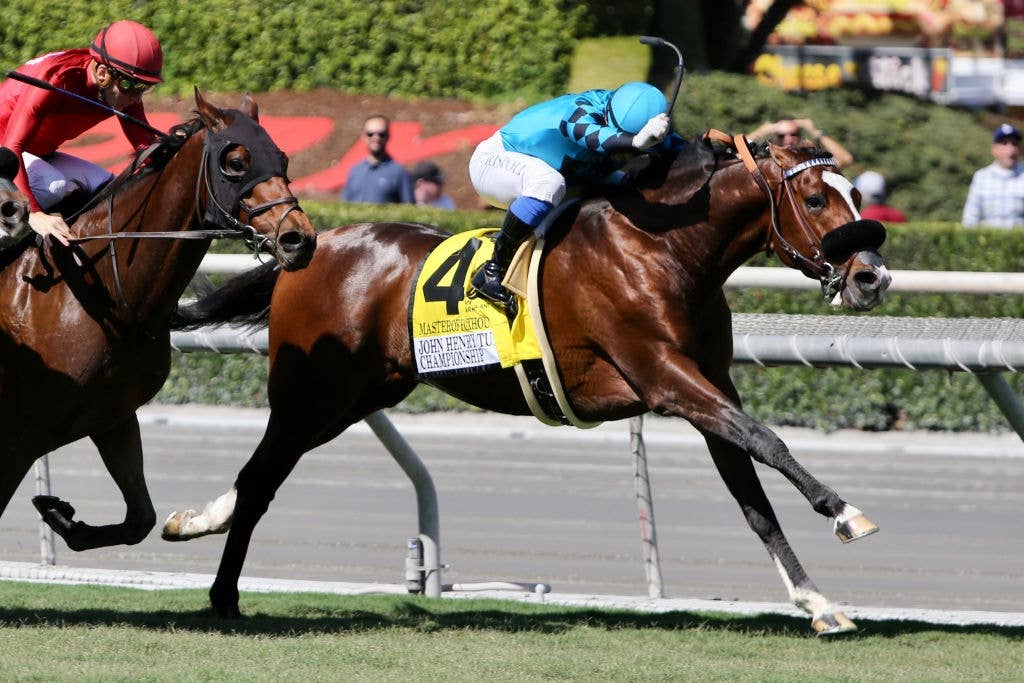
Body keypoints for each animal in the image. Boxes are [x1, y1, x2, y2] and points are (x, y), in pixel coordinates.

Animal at [0, 89, 316, 556]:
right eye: (235, 162)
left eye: (282, 159)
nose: (298, 239)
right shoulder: (18, 439)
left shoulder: (112, 416)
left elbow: (140, 520)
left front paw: (60, 514)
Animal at [164, 133, 891, 634]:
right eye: (817, 197)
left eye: (858, 195)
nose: (872, 276)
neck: (665, 250)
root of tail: (308, 246)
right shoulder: (666, 377)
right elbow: (769, 442)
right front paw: (845, 510)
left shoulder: (708, 388)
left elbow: (752, 496)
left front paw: (817, 600)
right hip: (311, 392)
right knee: (261, 475)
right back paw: (218, 580)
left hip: (359, 395)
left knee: (263, 474)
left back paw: (205, 539)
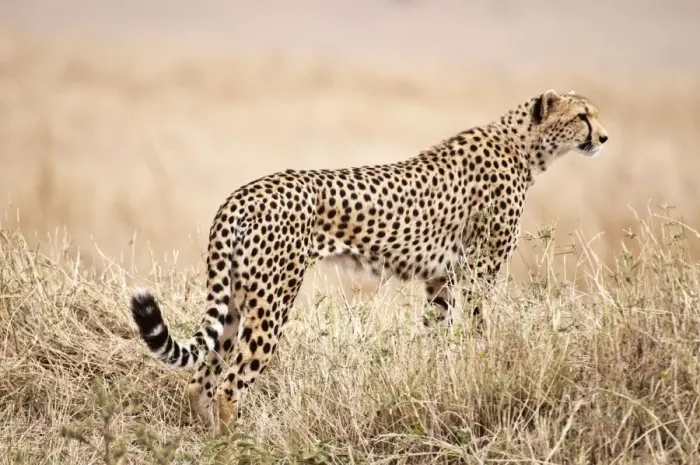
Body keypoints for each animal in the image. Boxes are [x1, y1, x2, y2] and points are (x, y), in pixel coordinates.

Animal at [130, 88, 609, 435]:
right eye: (582, 116)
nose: (603, 138)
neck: (524, 146)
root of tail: (241, 193)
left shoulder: (440, 279)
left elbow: (434, 335)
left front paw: (428, 380)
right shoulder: (478, 272)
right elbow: (478, 329)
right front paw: (484, 367)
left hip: (235, 300)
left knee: (202, 378)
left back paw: (207, 438)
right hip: (272, 300)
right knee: (230, 383)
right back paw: (236, 442)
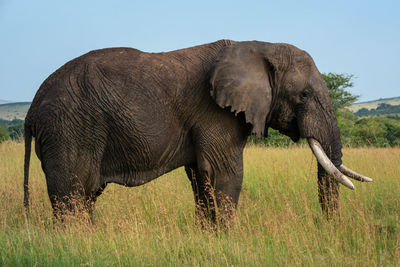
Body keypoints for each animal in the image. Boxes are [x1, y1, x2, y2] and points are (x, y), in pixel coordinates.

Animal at [23, 39, 374, 224]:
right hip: (69, 128)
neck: (259, 47)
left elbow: (201, 179)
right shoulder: (214, 113)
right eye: (303, 95)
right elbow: (224, 175)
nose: (327, 227)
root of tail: (32, 108)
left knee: (82, 197)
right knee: (73, 196)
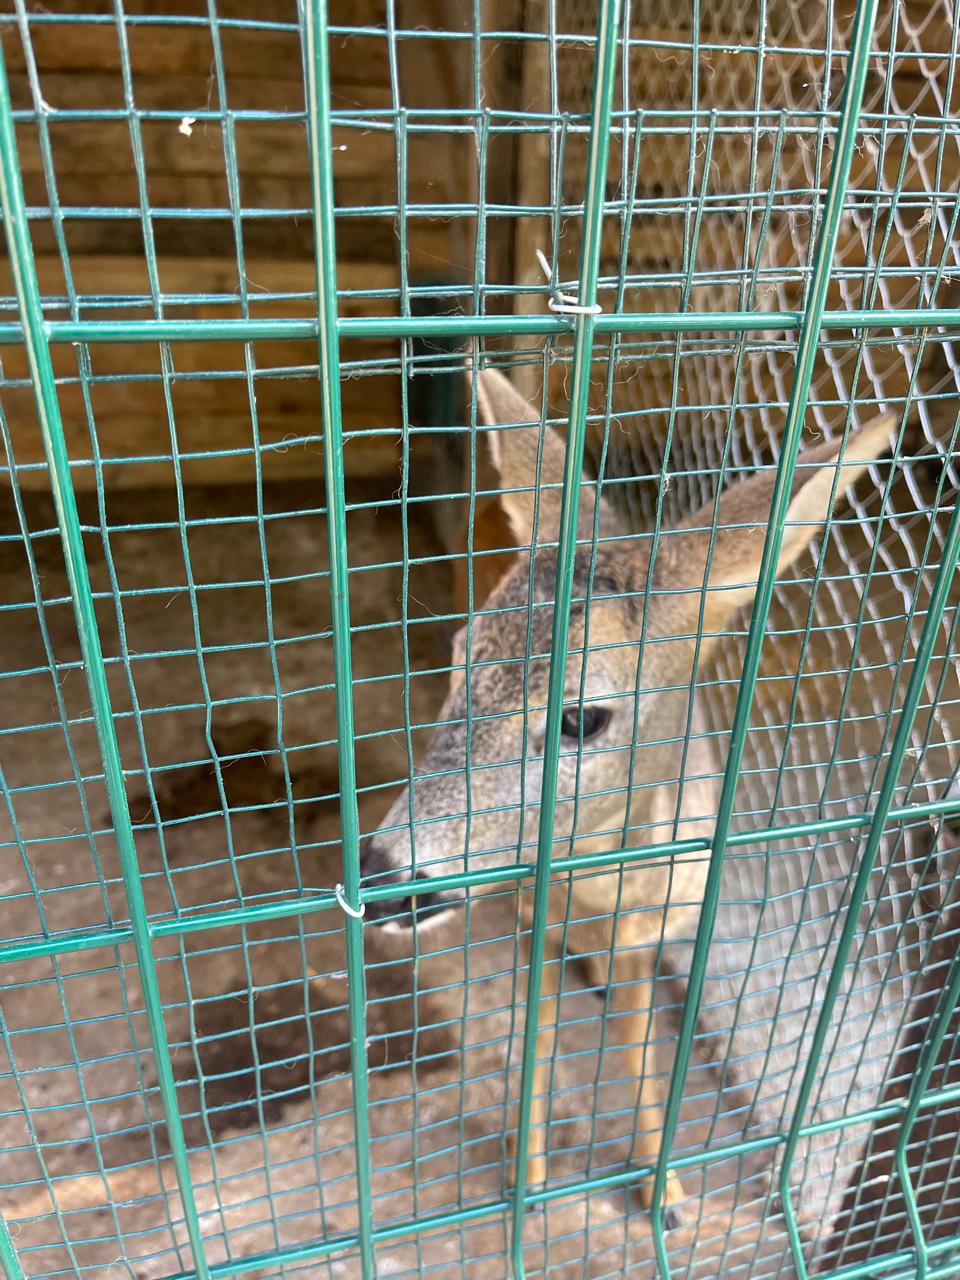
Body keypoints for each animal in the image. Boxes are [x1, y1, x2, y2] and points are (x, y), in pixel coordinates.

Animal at [358, 368, 896, 1218]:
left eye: (583, 716)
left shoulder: (655, 935)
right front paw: (528, 1179)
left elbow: (644, 1050)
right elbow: (539, 1035)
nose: (382, 873)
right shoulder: (531, 918)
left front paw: (664, 1187)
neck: (596, 894)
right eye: (458, 656)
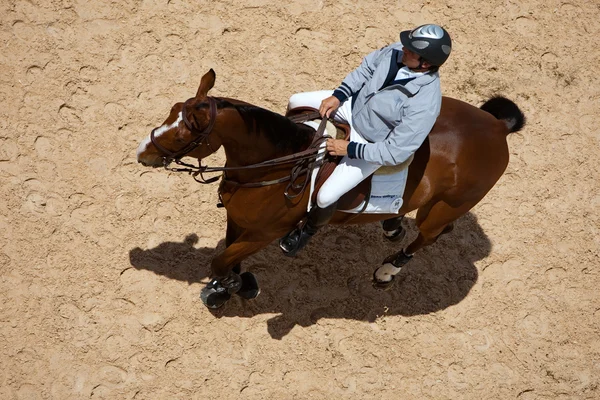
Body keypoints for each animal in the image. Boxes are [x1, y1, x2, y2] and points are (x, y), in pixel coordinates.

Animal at [136, 69, 524, 310]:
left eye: (184, 133)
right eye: (171, 111)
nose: (142, 152)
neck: (275, 163)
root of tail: (496, 128)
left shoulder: (264, 232)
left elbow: (220, 260)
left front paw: (233, 287)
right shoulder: (238, 220)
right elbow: (226, 258)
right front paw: (231, 284)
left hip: (445, 207)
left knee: (429, 236)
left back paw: (388, 270)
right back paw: (392, 223)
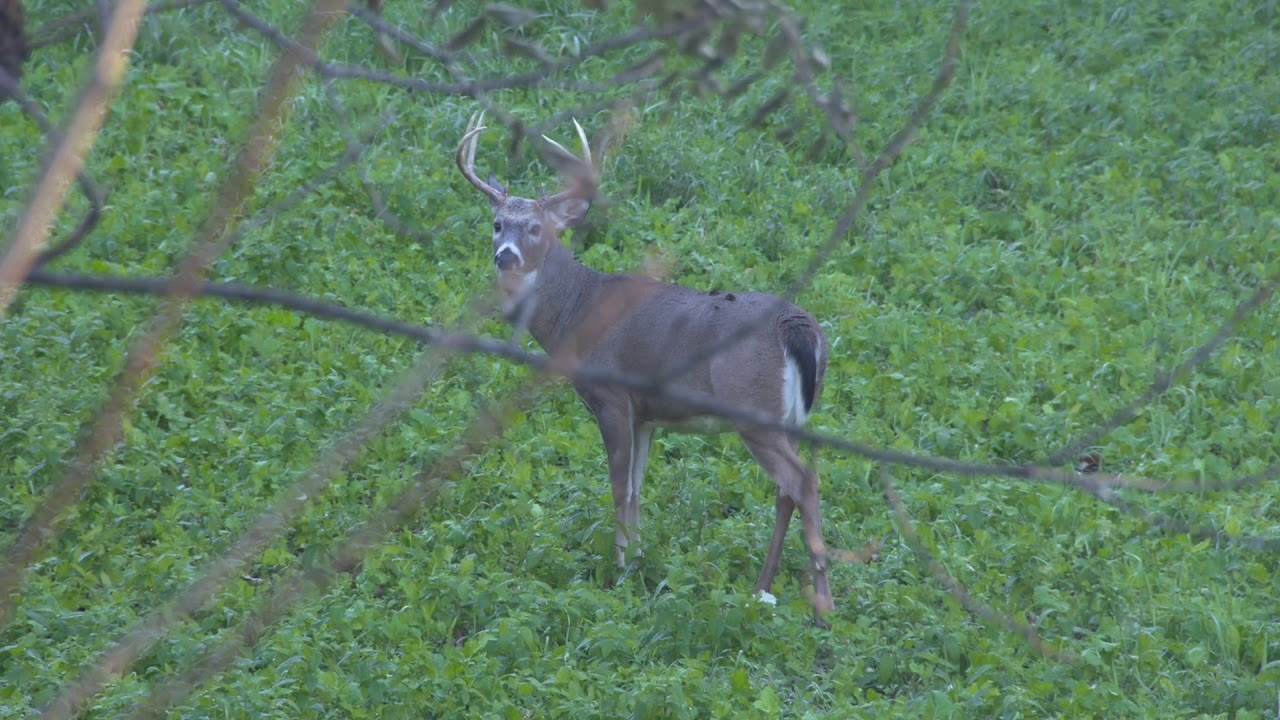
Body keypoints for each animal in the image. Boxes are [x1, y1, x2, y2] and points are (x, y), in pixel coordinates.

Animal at [455, 112, 834, 617]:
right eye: (497, 224)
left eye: (536, 228)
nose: (505, 256)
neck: (576, 312)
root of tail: (799, 327)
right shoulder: (646, 413)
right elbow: (637, 485)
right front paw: (636, 561)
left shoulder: (612, 397)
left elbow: (618, 484)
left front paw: (617, 571)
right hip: (791, 416)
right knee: (785, 490)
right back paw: (763, 587)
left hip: (753, 409)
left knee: (803, 481)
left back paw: (822, 606)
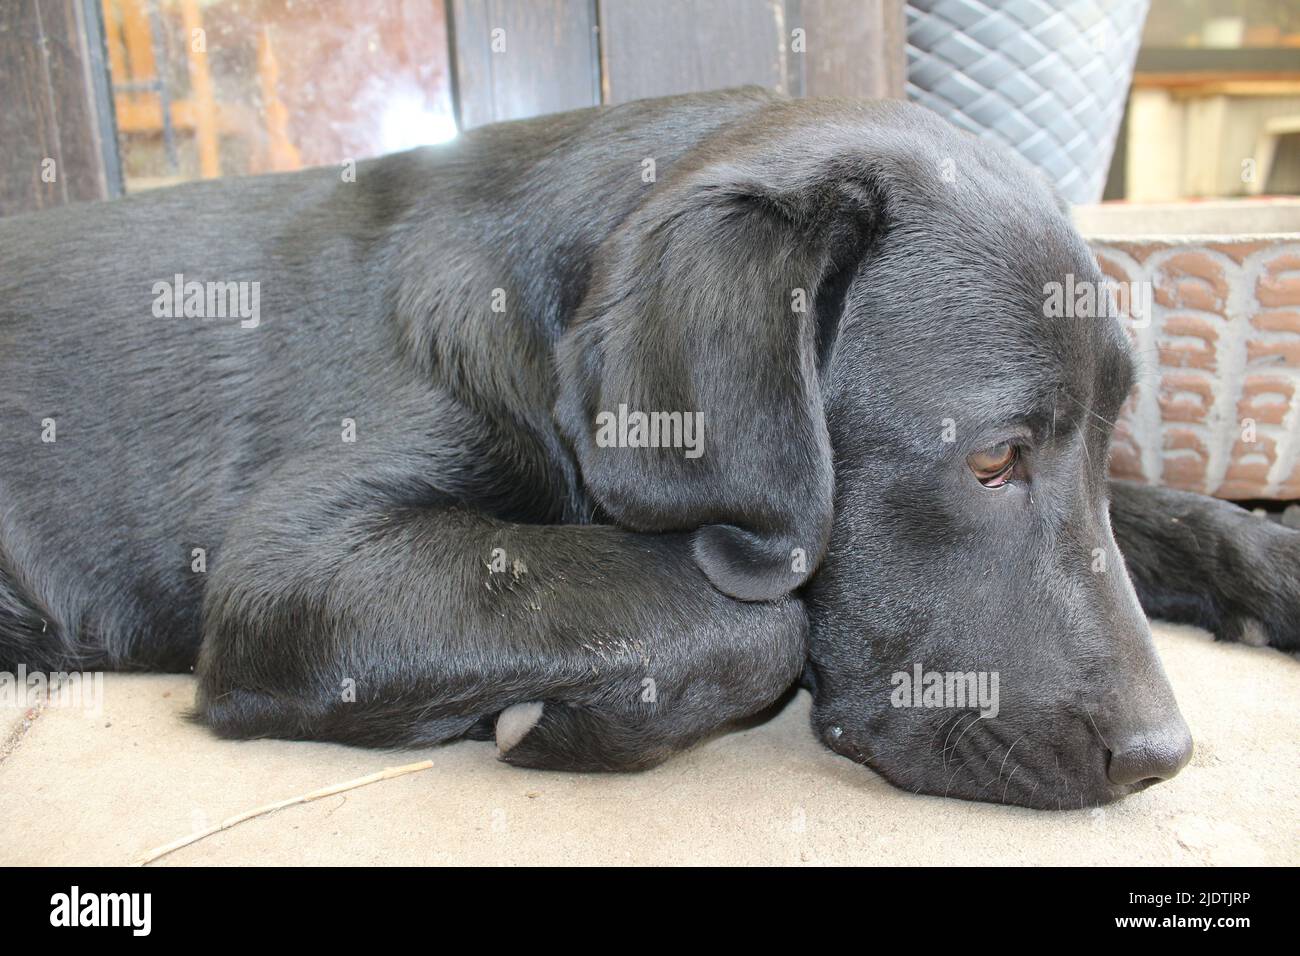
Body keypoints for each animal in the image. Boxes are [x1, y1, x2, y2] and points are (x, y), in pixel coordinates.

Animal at [0, 87, 1294, 806]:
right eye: (989, 459)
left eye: (1097, 435)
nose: (1160, 753)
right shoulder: (290, 568)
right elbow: (746, 622)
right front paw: (557, 720)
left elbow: (1160, 503)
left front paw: (1266, 559)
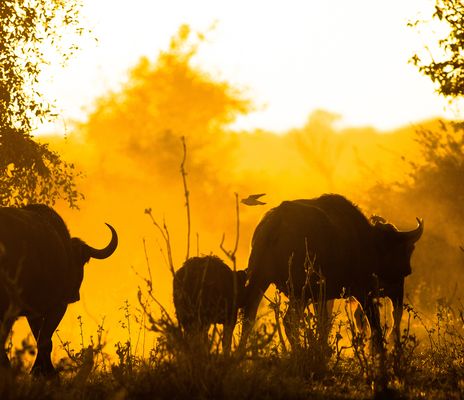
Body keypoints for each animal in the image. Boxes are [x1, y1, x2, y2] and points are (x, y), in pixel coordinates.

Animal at [0, 205, 118, 376]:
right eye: (82, 261)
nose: (74, 295)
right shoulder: (58, 306)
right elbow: (45, 340)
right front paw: (47, 373)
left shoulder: (34, 312)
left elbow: (39, 336)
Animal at [241, 194, 422, 350]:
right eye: (406, 250)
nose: (407, 270)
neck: (370, 243)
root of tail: (277, 221)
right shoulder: (363, 291)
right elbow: (375, 326)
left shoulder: (323, 297)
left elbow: (324, 325)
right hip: (299, 292)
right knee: (289, 321)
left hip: (260, 281)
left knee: (248, 317)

+++++

## TASK TO CARRY OUT
Every line of the material must be repeated exactly; pictures stay out.

## SOLUTION BELOW
Body keypoints for each animal in the image. Boxes are [x1, y1, x2, y2] and points are (x, y), in pixel coordinates.

Animal at [0, 89, 316, 556]:
right eye: (235, 162)
left eye: (282, 159)
nose: (298, 239)
right shoulder: (18, 439)
left shoulder: (112, 416)
left elbow: (140, 520)
left front paw: (60, 514)
Animal at [164, 133, 891, 634]:
right eye: (817, 197)
left eye: (858, 195)
nose: (872, 276)
neck: (665, 250)
root of tail: (308, 246)
right shoulder: (666, 377)
right elbow: (769, 442)
right front paw: (845, 510)
left shoulder: (708, 388)
left elbow: (752, 496)
left front paw: (817, 600)
right hip: (311, 392)
right knee: (261, 475)
right back paw: (218, 580)
left hip: (359, 395)
left knee: (263, 474)
left back paw: (205, 539)
Body keypoints for each animal in the image. Boxes are [x1, y1, x2, y2] and points are (x, y), in pixel coordinates.

Animal at [130, 88, 609, 435]:
right eye: (582, 116)
nose: (603, 138)
neck: (524, 146)
root of tail: (241, 193)
left shoulder: (440, 279)
left elbow: (434, 335)
left front paw: (428, 380)
right shoulder: (478, 272)
right elbow: (478, 329)
right front paw: (484, 367)
left hip: (235, 300)
left knee: (202, 378)
left back paw: (207, 438)
right hip: (272, 300)
right knee: (230, 383)
right back paw: (236, 442)
Body keypoints for each animal in the image. Boxes are [x1, y1, x2, y2] and points are (x, y), in pixel coordinates.

Animal at [23, 39, 374, 224]:
right hip: (69, 128)
neck: (259, 47)
left elbow: (201, 179)
right shoulder: (214, 113)
right eye: (303, 95)
right elbow: (224, 175)
nose: (327, 227)
root of tail: (32, 108)
left knee: (82, 197)
right knee: (73, 196)
Body keypoints for each animal in the image. Boxes are [x1, y1, x2, y2] and points are (x, y), in pixel coordinates.

Animal at [358, 368, 896, 1218]:
left eye: (583, 716)
left shoulder: (655, 935)
right front paw: (528, 1179)
left elbow: (644, 1050)
right elbow: (539, 1035)
nose: (382, 873)
right shoulder: (531, 918)
left front paw: (664, 1187)
neck: (596, 894)
right eye: (458, 656)
Body keypoints for each animal in the image. Boxes are [x1, y1, x2, y2] and points are (x, y), in pixel coordinates.

Animal at [136, 69, 524, 310]:
left eye: (184, 133)
right eye: (171, 111)
nose: (142, 152)
neck: (275, 163)
root of tail: (496, 128)
left shoulder: (264, 232)
left elbow: (220, 260)
left front paw: (233, 287)
right shoulder: (238, 220)
right elbow: (226, 258)
right front paw: (231, 284)
left hip: (445, 207)
left knee: (429, 236)
left back paw: (388, 270)
right back paw: (392, 223)
Body keypoints for each animal in the image. Boxes are [x1, y1, x2, y2] and points are (x, y), in pixel coordinates.

Animal at [455, 112, 834, 617]:
right eye: (497, 224)
left eye: (536, 228)
nose: (505, 256)
neck: (576, 312)
root of tail: (799, 327)
right shoulder: (646, 413)
right elbow: (637, 485)
right front paw: (636, 561)
left shoulder: (612, 397)
left elbow: (618, 484)
left front paw: (617, 571)
right hip: (791, 416)
right knee: (785, 490)
right back paw: (763, 587)
left hip: (753, 409)
left knee: (803, 481)
left back paw: (822, 606)
Body keypoints for each animal in the image. Boxes are [x1, y1, x2, y2] and points are (x, y), in pixel coordinates.

Animal at [0, 87, 1294, 806]:
right eye: (989, 459)
left eye: (1097, 435)
nose: (1160, 753)
right shoulder: (290, 568)
right elbow: (746, 622)
right front paw: (557, 720)
left elbow: (1160, 503)
left front paw: (1266, 559)
Body keypoints for each animal in the image. Boxes are [x1, y1, x2, y2] and points are (x, y), in pixel coordinates.

Animal at [0, 205, 118, 376]:
right eye: (82, 261)
nose: (74, 295)
right shoulder: (58, 306)
right elbow: (45, 340)
right front paw: (47, 373)
left shoulder: (34, 312)
left elbow: (39, 336)
Animal at [241, 194, 422, 350]:
right eye: (406, 250)
nose: (407, 270)
neck: (370, 243)
root of tail: (277, 221)
right shoulder: (363, 291)
right elbow: (375, 326)
left shoulder: (323, 297)
left elbow: (324, 325)
right hip: (299, 292)
right knee: (289, 321)
left hip: (260, 281)
left knee: (248, 317)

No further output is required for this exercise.